April 7, 2008 | A version of this story appeared in Volume 86, Issue 14

Catalysis is generally thought of as a surface phenomenon, yet a new study demonstrates that what happens several atomic layers below the catalyst surface can have a big impact on catalytic reactions. Detre Teschner at the Fritz Haber Institute, in Berlin, and colleagues show that the atoms just beneath the surface of a palladium catalyst help determine if alkyne hydrogenation proceeds selectively to an alkene or proceeds nonselectively all the way to an alkane (Science 2008, 320, 86).

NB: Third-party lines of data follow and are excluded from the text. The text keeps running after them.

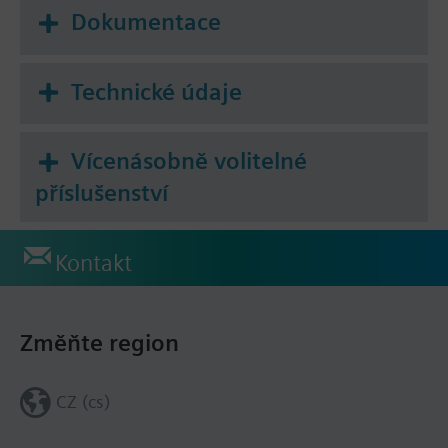
Dokumentace
Technické údaje
Vícenásobně volitelné
příslušenství
Kontakt
Změňte region
CZ (cs)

The group had previously studied selective partial hydrogenation of alkynes, showing that carbon from 1-pentyne is incorporated into the first three atomic layers of a palladium catalyst and forms a Pd-C phase that affects the hydrogenation activity. Now, with both in situ X-ray photoelectron spectroscopy and gamma activation analysis, the group has monitored the carbon and hydrogen content in palladium during catalysis. They found that when palladium indiscriminately hydrogenates alkynes to alkanes, far fewer carbon atoms are dissolved in the catalyst's subsurface. "This result suggests that not only the surface but also the subsurface region is affected by the chemical potential of the reaction mixture," the authors write.